I free-text MDM, just a short paragraph on most patients which summarizes why they came, what I was concerned about, the results of the workup, and dispo. I'm able to do this, and leave my shift on-time or early.

Agree with all this, and I have a very similar story in my shop. The people that carry the most active patients are the slowest by far. Dispo is the name of the game and you have to do it as you go otherwise you will definitely get overwhelmed once you break the 10-active-patient-barrier.

I forgot to mention above that when it really gets busy (we see 100K+ patients per year) our nurses enter basic orders in triage so a lot of the times labs/xrays will be resulted when I see the patients (or at least the results that matter for disposition).
 
We all have rushes. But there are people on this thread who are consistently seeing 2.5-3 patients per hour. I know what I make seeing 1.4 an hour with a halfway decent payor mix. I'm presuming those folks are generating twice as much revenue as I am. So my question is where is the money? Are they actually making twice what I am? Per the surveys, I'm at the 75th percentile for income while working 25th percentile hours. Those guys must be off the charts. Or else their employer is killing them and skimming a massive chunk off the top. Or else the patients aren't paying. It can't be any other way.

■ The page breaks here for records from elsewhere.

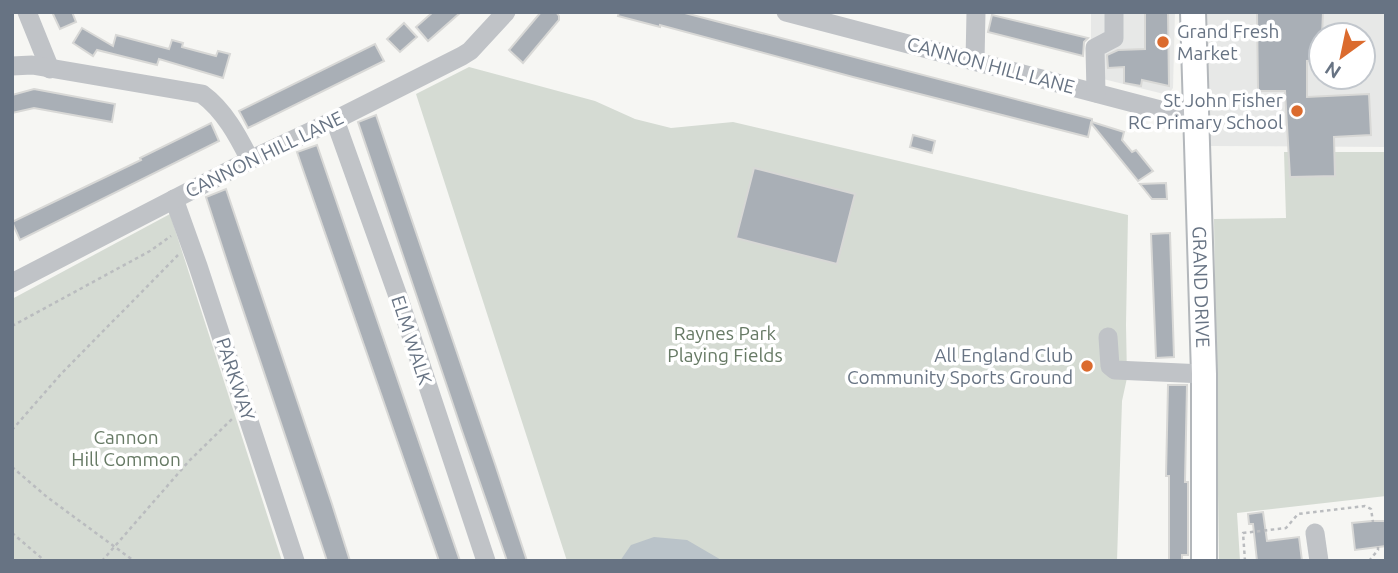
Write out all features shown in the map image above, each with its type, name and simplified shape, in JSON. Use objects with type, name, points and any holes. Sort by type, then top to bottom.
[{"type":"main road","name":"GRAND DRIVE","points":[[1193,12],[1204,374],[1204,561]]},
{"type":"street","points":[[27,12],[50,69]]},
{"type":"street","name":"CANNON HILL LANE","points":[[12,283],[250,160],[470,51],[506,12]]},
{"type":"street","name":"CANNON HILL LANE","points":[[786,12],[1195,117]]},
{"type":"street","points":[[975,12],[975,61]]},
{"type":"street","points":[[1096,93],[1095,48],[1114,38],[1114,12]]},
{"type":"street","points":[[12,66],[50,69],[202,94],[225,118],[250,160]]},
{"type":"street","name":"ELM WALK","points":[[335,120],[399,299],[486,561]]},
{"type":"street","name":"PARKWAY","points":[[174,199],[295,561]]},
{"type":"street","points":[[1108,337],[1110,366],[1115,370],[1204,374]]},
{"type":"street","points":[[1315,533],[1319,561]]},
{"type":"path","points":[[12,326],[150,251],[188,235]]},
{"type":"path","points":[[12,430],[134,298],[188,235]]},
{"type":"path","points":[[102,561],[112,546],[189,461],[222,427],[245,409]]},
{"type":"path","points":[[12,467],[47,497],[134,561]]},
{"type":"path","points":[[12,533],[45,561]]},
{"type":"path","points":[[1370,561],[1378,550],[1378,545]]},
{"type":"shaded area","points":[[1091,12],[1175,12],[1173,88],[1170,92],[1164,94],[1091,76]]},
{"type":"shaded area","name":"St John Fisher RC Primary School","points":[[1206,12],[1386,12],[1386,147],[1210,146]]},
{"type":"shaded area","points":[[654,537],[687,540],[723,561],[620,561],[631,545]]},
{"type":"green space","name":"Raynes Park Playing Fields","points":[[469,67],[595,101],[635,119],[671,128],[733,122],[1128,215],[1127,378],[1122,401],[1117,561],[567,561],[416,94]]},
{"type":"green space","points":[[1284,152],[1386,152],[1386,496],[1237,513],[1240,561],[1219,561],[1214,219],[1286,218]]},
{"type":"green space","name":"Cannon Hill Common","points":[[170,214],[282,561],[12,561],[12,299]]},
{"type":"building","points":[[52,12],[72,12],[76,22],[60,29]]},
{"type":"building","points":[[433,12],[461,12],[428,41],[416,27]]},
{"type":"building","points":[[541,12],[556,12],[559,20],[523,63],[509,50]]},
{"type":"building","points":[[619,12],[681,12],[1092,119],[1092,122],[1124,132],[1122,140],[1132,152],[1136,150],[1153,171],[1138,181],[1091,123],[1088,137],[618,16]]},
{"type":"building","points":[[1145,12],[1168,12],[1169,86],[1142,80],[1141,86],[1124,83],[1124,67],[1108,68],[1107,55],[1118,50],[1145,49]]},
{"type":"building","points":[[1257,12],[1323,12],[1323,21],[1307,21],[1307,97],[1369,94],[1371,135],[1334,137],[1335,176],[1290,177],[1285,91],[1258,91]]},
{"type":"building","points":[[992,15],[1088,38],[1084,42],[1083,56],[988,32]]},
{"type":"building","points":[[404,23],[417,37],[400,52],[387,39]]},
{"type":"building","points":[[82,28],[113,46],[116,35],[169,49],[172,40],[183,43],[182,47],[216,56],[218,51],[230,54],[223,78],[159,59],[157,65],[97,50],[93,56],[73,43]]},
{"type":"building","points":[[375,44],[384,61],[248,128],[239,111]]},
{"type":"building","points":[[34,89],[115,104],[112,122],[34,108],[12,113],[12,95]]},
{"type":"building","points":[[376,115],[527,561],[507,561],[462,431],[358,122]]},
{"type":"building","points":[[211,123],[219,141],[20,240],[12,222]]},
{"type":"building","points":[[913,135],[935,141],[932,153],[910,147]]},
{"type":"building","points":[[317,145],[460,561],[439,561],[301,164],[297,152]]},
{"type":"building","points":[[754,168],[855,194],[837,264],[736,238]]},
{"type":"building","points":[[1166,183],[1167,199],[1152,199],[1140,184]]},
{"type":"building","points":[[226,189],[350,561],[327,561],[231,274],[206,197]]},
{"type":"building","points":[[1170,233],[1174,357],[1156,358],[1151,234]]},
{"type":"building","points":[[1168,385],[1187,385],[1185,482],[1188,482],[1188,555],[1182,555],[1182,561],[1169,561],[1169,476],[1166,476]]},
{"type":"building","points":[[1263,512],[1267,541],[1299,537],[1302,561],[1257,561],[1253,524],[1249,524],[1248,514]]},
{"type":"building","points":[[1386,521],[1386,546],[1355,550],[1352,523]]},
{"type":"place","name":"Grand Fresh Market","points":[[1163,42]]},
{"type":"place","name":"St John Fisher RC Primary School","points":[[1297,111]]},
{"type":"place","name":"All England Club Community Sports Ground","points":[[1087,366]]}]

A "rush of 15 people" is an entire extra shift of patients. I can have a great income and a great life seeing 15 patients a shift for the rest of my life.

My other point is that there is a certain amount of work that must be done for every patient. Barring a life threatening emergency, I try to do that work in the order in which I am most efficient as often as I can (since I am the most expensive cog in this machine.) That means chart done prior to the patient leaving the department. When it's really busy can you lower door to doc times and lower door to dispo times by charting after your shift? Sure. But I think it makes me less efficient over all and certainly makes my charting worse.

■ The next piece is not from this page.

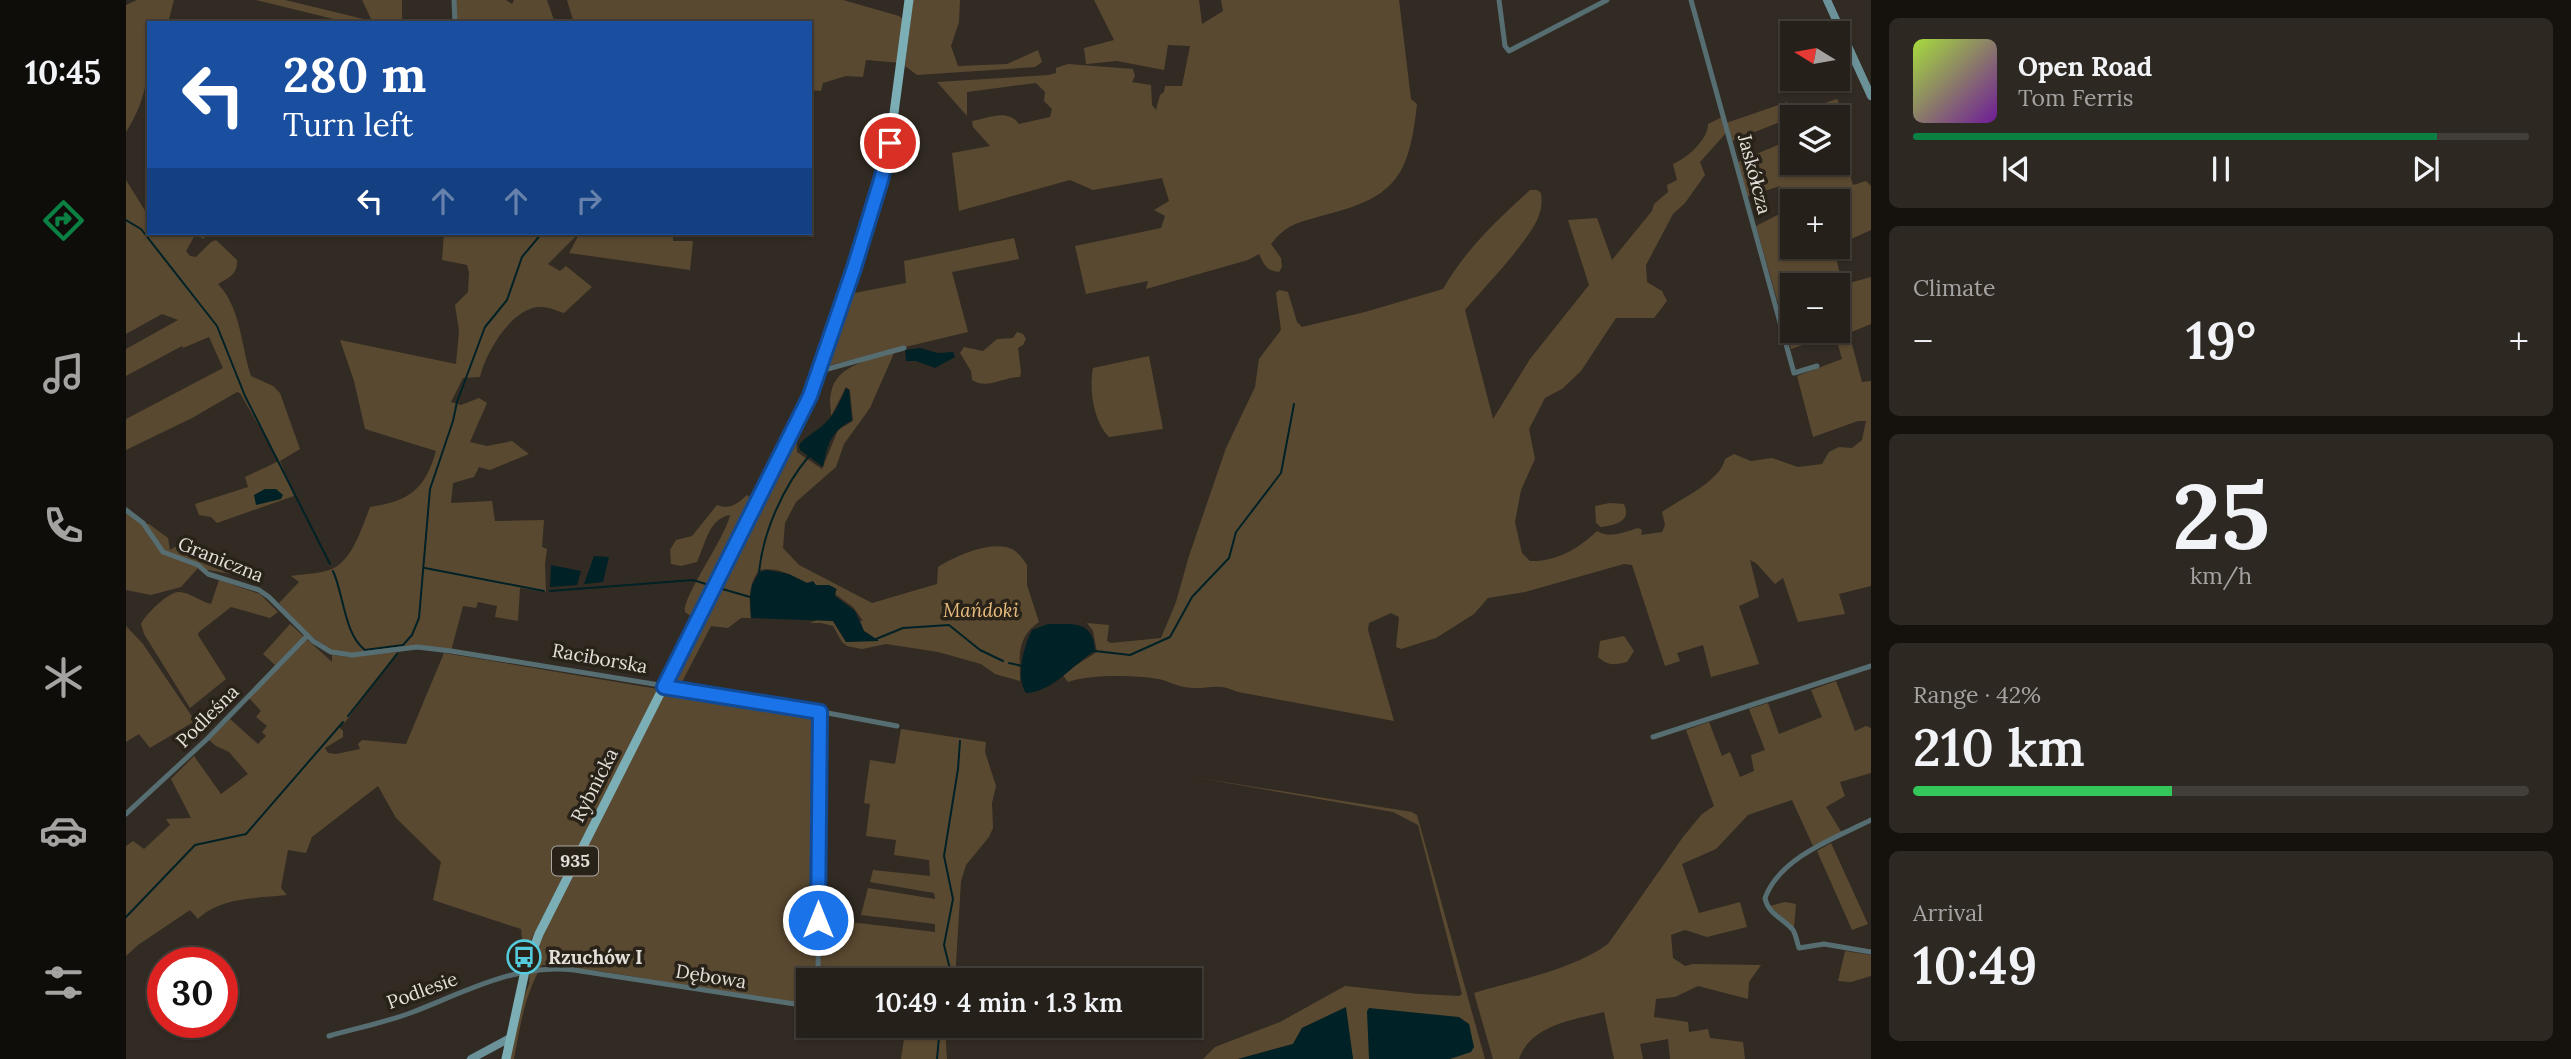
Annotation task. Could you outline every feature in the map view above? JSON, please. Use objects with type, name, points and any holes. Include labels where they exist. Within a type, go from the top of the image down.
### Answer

It sounds like you have a dream job.

Unfortunately those are few and far between. I don't think I am making twice what you are, my hourly rate is 215ish. I work for the biggest CMG so I'm sure they are skimming a boatload. In my geographical area there is no choice but to work for a CMG since they control 99% of the contracts within 100 miles, and the couple of smaller groups left are notoriously toxic, and no I'm not moving :D
 
It sounds like you have a dream job.

Unfortunately those are few and far between. I don't think I am making twice what you are, my hourly rate is 215ish. I work for the biggest CMG so I'm sure they are skimming a boatload. In my geographical area there is no choice but to work for a CMG since they control 99% of the contracts within 100 miles, and the couple of smaller groups left are notoriously toxic, and no I'm not moving :D

I do have a dream job, but yes, your CMG is skimming off you like crazy. But even if our payor mix and contracts are a little better than those of others...you should still be making an absolute killing seeing 2.5-3 per hour. That's a ton of RVUs/revenue.

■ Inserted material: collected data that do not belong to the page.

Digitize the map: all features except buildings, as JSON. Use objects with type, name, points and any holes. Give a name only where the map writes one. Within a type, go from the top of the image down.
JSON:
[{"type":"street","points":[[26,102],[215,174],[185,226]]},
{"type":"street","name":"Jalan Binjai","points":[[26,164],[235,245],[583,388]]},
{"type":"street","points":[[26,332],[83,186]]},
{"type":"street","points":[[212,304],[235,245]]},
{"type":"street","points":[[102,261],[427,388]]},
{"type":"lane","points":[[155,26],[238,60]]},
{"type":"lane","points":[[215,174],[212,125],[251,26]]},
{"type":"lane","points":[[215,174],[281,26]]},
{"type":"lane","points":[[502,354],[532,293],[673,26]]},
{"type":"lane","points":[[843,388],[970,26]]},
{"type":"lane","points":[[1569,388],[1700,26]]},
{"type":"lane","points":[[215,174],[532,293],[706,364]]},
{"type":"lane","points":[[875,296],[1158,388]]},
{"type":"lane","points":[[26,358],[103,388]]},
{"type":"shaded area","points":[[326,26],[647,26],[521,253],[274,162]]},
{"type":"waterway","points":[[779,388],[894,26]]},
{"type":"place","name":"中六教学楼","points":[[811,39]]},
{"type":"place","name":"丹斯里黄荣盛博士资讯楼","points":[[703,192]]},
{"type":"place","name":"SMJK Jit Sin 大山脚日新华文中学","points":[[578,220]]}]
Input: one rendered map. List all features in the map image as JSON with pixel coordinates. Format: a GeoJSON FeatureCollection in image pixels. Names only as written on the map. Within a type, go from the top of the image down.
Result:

We've talked about dropping coverage to see more pph, but most of the group is just fine with our pace/income as is. Plus, it's tough to increase coverage in lower volume shops. You can't add half a doc, you can either add a full doc or do without. Going from 1 doc to 2 or 2 docs to 3 is huge compared to going from 5 to 6.
 
Thankfully just got a 5 year renewal, which should get me to financial independence! If the contract is lost at that point I'll have tons of options.

5 Yr renewal means nothing. Check the contract, I am sure there is a 90 day clause.